– Пауль!
Мать оказалась рядом – удерживала его руки. Лицо Джессики сероватым пятном вырисовывалось во мраке, он чувствовал ее взгляд.
– Что случилось, Пауль? Что тебя мучает?
– Это ты!..
– Я, я, – успокаивающе сказала она. – Все хорошо, все в порядке…
– Что ты со мной сделала?! – горько спросил он.
Во внезапном озарении она поняла часть того, что он имел в виду, и ответила:
– Я родила тебя.
Инстинкт, проницательность и утонченное знание подсказали, что именно такой ответ нужен был, чтобы успокоить его. Он почувствовал ее руки, ласково сдерживающие его, увидел неясно очерченное в темноте ее лицо. (Некоторые наследственные черты ее лица были замечены его новым сознанием, включены в общую сумму данных, просчитаны, получившийся результат выдан и принят к сведению…)

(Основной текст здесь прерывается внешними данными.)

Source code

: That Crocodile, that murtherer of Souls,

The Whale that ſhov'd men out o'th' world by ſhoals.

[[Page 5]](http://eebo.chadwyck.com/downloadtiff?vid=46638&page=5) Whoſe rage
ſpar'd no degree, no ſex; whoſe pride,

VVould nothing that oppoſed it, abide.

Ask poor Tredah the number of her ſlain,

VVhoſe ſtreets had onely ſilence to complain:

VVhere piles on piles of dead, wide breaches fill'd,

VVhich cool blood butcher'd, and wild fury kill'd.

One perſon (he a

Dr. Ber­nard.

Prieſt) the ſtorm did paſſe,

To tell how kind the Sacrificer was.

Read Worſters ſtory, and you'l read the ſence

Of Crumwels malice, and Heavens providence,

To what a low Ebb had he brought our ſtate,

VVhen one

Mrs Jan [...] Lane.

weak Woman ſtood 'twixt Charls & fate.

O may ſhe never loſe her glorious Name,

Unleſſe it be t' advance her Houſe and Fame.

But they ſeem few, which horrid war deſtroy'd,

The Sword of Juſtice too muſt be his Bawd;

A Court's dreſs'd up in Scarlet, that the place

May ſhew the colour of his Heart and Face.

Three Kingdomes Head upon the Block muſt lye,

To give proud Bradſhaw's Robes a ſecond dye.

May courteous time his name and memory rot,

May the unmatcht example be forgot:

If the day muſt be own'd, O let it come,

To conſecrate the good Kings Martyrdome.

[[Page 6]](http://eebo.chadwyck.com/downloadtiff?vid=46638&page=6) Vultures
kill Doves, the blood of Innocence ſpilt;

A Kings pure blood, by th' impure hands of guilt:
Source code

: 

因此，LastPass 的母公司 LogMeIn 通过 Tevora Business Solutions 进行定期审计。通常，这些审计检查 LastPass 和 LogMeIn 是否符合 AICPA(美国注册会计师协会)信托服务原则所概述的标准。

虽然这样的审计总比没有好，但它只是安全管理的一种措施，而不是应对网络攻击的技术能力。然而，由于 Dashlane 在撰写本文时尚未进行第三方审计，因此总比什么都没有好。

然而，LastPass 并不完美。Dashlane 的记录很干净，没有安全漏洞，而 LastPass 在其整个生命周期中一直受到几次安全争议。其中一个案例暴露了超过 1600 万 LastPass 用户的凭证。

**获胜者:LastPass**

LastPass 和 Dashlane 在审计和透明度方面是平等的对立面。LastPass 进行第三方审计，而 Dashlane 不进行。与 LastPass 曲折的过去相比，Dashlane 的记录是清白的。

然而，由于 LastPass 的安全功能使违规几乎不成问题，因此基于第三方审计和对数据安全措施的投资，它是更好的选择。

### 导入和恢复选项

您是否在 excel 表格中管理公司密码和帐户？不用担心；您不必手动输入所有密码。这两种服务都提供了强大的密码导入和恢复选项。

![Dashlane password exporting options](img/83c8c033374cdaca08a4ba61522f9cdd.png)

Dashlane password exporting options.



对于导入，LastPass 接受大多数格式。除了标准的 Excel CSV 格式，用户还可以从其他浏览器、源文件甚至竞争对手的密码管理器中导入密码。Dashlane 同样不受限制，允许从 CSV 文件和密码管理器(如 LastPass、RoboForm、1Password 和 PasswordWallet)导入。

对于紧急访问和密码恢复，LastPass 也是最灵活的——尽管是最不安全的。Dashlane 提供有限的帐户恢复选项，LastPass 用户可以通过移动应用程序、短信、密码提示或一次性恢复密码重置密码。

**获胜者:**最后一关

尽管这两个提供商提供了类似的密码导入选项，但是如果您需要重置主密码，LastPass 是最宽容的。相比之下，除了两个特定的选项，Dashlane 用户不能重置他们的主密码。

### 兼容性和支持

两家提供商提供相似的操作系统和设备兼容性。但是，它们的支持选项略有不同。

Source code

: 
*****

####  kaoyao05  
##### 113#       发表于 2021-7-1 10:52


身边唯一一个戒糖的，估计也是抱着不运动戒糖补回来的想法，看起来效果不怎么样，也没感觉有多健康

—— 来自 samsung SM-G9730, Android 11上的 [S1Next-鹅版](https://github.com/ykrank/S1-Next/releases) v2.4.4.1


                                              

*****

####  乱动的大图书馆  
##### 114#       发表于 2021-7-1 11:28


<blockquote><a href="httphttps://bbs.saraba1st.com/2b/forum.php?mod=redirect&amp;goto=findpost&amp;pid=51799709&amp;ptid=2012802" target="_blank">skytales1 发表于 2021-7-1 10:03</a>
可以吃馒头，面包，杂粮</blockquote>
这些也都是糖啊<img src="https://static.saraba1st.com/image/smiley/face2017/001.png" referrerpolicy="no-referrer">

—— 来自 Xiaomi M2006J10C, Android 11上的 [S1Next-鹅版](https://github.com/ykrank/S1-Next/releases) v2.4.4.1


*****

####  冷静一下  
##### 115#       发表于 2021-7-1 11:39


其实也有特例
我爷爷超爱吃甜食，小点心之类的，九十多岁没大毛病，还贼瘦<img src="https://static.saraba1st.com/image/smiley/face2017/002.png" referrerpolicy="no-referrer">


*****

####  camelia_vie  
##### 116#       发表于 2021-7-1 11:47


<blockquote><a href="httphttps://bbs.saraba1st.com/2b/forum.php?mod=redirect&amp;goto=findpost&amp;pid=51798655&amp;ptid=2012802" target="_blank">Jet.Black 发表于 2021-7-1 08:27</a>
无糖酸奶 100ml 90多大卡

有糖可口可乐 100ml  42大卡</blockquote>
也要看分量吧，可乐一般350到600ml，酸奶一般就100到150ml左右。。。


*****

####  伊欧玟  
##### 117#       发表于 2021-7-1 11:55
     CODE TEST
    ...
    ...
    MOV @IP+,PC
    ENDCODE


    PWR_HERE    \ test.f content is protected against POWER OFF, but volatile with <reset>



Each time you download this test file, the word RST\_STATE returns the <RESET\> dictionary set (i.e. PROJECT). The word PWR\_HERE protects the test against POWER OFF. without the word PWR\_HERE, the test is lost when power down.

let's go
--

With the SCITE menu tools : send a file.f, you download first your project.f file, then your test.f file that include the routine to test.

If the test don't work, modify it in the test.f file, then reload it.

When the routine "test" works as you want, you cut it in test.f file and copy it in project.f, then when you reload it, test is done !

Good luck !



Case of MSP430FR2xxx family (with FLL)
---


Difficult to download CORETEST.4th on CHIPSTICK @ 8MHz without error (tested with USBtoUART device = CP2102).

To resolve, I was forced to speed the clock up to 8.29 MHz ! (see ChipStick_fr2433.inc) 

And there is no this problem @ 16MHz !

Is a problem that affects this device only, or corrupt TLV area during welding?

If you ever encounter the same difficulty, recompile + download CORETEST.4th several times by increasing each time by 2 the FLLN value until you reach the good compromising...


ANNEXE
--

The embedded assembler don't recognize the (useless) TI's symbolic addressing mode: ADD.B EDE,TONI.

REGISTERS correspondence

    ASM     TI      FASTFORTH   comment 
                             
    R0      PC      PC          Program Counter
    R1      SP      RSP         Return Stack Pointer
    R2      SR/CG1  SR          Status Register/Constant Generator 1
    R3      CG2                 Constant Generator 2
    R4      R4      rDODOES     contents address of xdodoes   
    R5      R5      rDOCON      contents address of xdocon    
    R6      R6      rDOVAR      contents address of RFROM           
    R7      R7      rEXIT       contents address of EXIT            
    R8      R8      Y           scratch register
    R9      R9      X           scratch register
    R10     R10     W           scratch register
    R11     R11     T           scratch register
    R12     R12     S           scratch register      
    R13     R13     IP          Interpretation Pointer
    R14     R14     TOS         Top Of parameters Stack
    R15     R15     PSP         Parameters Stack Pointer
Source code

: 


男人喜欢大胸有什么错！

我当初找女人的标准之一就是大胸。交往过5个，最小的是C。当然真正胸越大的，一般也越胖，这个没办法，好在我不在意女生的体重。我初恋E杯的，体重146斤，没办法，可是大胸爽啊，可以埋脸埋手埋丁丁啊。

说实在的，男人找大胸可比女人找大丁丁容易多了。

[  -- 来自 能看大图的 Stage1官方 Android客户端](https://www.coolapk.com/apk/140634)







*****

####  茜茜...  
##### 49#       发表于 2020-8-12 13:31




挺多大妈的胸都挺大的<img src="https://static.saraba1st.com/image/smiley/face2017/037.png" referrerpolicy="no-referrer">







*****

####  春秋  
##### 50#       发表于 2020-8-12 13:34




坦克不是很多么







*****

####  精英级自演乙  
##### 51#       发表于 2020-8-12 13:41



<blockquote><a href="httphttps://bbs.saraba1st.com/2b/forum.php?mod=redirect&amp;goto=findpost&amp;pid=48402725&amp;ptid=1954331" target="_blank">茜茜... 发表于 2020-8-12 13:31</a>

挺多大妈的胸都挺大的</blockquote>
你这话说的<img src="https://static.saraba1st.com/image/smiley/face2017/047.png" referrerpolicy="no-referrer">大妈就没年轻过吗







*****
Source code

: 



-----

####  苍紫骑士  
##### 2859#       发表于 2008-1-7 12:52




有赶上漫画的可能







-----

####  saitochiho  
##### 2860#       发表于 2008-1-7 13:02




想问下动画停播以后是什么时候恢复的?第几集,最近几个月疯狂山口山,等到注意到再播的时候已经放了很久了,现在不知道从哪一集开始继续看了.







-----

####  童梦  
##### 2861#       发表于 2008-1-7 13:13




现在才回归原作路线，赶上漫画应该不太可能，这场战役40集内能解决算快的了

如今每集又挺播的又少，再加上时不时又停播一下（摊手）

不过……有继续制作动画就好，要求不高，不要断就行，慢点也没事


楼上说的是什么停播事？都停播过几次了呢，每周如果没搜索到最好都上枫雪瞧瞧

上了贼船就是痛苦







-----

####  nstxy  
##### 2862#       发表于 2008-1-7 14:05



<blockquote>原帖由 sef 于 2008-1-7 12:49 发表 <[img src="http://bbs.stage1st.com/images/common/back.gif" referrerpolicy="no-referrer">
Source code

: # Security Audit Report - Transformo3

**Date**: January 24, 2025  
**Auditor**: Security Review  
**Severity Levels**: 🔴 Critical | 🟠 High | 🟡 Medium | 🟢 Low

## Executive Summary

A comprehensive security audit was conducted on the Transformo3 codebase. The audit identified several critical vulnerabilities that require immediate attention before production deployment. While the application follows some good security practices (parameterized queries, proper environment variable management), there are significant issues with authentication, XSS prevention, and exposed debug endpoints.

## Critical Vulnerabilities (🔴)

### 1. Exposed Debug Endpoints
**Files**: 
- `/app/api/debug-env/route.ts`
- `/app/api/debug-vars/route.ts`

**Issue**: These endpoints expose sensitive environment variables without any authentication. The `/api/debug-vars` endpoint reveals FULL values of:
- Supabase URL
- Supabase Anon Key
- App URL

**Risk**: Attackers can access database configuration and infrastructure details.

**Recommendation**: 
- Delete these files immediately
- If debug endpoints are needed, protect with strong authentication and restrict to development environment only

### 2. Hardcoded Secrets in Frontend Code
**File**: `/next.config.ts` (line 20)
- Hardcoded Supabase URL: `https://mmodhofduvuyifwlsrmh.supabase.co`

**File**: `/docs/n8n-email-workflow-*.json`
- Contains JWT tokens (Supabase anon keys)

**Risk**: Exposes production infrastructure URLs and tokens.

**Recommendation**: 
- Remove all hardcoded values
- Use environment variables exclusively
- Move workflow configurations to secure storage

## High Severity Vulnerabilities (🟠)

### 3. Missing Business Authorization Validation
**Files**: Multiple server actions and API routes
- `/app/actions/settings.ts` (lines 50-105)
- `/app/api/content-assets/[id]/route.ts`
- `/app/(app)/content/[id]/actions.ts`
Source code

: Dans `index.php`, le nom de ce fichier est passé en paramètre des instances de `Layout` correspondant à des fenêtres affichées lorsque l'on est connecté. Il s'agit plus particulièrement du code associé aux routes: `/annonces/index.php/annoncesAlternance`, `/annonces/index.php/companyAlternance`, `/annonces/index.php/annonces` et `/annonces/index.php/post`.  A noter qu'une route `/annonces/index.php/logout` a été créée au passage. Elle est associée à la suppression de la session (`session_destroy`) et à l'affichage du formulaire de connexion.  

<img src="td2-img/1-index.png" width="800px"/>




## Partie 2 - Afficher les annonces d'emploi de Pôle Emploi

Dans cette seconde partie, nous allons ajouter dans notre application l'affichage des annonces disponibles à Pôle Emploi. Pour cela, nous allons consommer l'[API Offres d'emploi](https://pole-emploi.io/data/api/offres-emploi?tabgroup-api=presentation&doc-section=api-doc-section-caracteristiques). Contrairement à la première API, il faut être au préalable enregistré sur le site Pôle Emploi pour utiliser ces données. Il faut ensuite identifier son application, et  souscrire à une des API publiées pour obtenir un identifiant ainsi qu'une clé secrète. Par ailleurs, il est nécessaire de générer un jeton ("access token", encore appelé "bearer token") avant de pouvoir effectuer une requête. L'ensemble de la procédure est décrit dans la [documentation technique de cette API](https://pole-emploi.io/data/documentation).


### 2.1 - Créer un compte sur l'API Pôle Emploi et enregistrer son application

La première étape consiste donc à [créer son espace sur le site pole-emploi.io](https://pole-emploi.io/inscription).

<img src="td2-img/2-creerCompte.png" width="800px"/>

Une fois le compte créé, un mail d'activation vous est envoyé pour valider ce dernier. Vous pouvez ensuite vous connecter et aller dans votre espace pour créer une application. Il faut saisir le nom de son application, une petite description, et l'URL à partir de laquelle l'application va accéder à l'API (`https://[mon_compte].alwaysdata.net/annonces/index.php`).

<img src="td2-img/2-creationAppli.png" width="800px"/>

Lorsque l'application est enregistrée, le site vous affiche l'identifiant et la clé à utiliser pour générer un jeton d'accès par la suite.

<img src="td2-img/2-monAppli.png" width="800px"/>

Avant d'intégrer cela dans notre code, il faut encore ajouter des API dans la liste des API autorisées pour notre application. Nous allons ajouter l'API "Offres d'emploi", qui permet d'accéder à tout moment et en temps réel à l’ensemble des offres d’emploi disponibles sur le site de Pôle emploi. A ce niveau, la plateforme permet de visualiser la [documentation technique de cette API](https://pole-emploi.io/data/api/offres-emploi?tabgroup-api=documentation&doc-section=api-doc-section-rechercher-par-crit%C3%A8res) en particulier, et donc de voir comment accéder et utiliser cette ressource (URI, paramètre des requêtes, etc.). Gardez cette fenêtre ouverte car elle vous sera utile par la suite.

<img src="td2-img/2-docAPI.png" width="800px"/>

– Отпусти меня, – резко сказал он. Она услышала сталь в его голосе и повиновалась.
– Может быть, скажешь все-таки, что случилось, Пауль?
– Ты знала, что делаешь, когда тренировала меня?
В его голосе не осталось ничего детского, подумала она и ответила:
– Я надеялась – как все родители, – что ты вырастешь и станешь иным… лучше, чем я…
– Иным?
Она услышала горечь в его голосе.
– Пауль, я…
– Тебе не сын был нужен! – закричал он. – А этот – Квисатц Хадерах! Бене Гессерит мужского пола!..
Ее словно оттолкнуло – так сильна была его горечь.
– Но, Пауль…
– Ты спрашивала отца, хотел ли он этого?!
Она ответила ему мягко (и горе вновь ожило в ней):
– Кем бы ты ни был, Пауль, но ты настолько же сын своего отца, насколько и мой.
– Да, но твое воспитание! Твои тренировки! Все то, что… разбудило… спящего…
– Спящего?
– Вот здесь. – Он дотронулся до своей головы, потом положил руку на грудь. – Здесь, во мне. И это все продолжается… продолжается… продол…
– Пауль! – крикнула она, слыша, что он вот-вот сорвется в истерику.
– Послушай, – сказал он. – Ведь ты хотела, чтобы Преподобная Мать узнала о моих снах? Так вот послушай теперь сама, вместо нее. Только что я видел сон – наяву. Спал и бодрствовал. А знаешь почему?
– Успокойся, – сказала она. – Если что-то и…
– Это Пряность, – произнес он. – Она здесь всюду. В воздухе, в почве, в еде. Гериатрическая Пряность. Она подобна снадобью Правдовидиц – это яд!
Она замерла.
Он тихо повторил:
– Это яд. Тонкий. Коварный. Незаметный. И – необратимый. Причем он не убивает – разве только если прекратишь принимать его. Теперь мы не можем покинуть Арракис, не взяв с собой часть его.
Спокойствие в голосе пугало и не оставляло места для возражений.
– Ты – и Пряность, – произнес Пауль. – Пряность меняет всякого, кто принял достаточное ее количество. Однако благодаря тебе я смог воспринять эту перемену своим сознанием, и сознание мое изменилось. Для большинства она остается на подсознательном уровне, где ее можно заглушить. Я же ее вижу.
– Пауль, ты…
– Я вижу ее! – повторил он.
Она услышала нотки безумия в его голосе и не знала, что ей делать.
Однако он снова заговорил, и сталь вновь появилась в его голосе.
– Мы здесь в ловушке.
«Да, мы здесь в ловушке», – мысленно согласилась она.
Она не могла не признать его правоту. Вся сила Бене Гессерит, любые хитрости, любая изобретательность – ничто не могло теперь освободить их от Арракиса. Пряность давала сильное привыкание. Тело ее узнало это гораздо раньше, чем сумел осознать разум.
«Значит, здесь суждено нам прожить всю свою жизнь, – подумала она, – на этой адской планете. Это место нам уготовано – если, конечно, мы сумеем ускользнуть от Харконненов. И все, что мне остается, – это быть племенной кобылой, сохраняющей важную генетическую линию для Плана Бене Гессерит».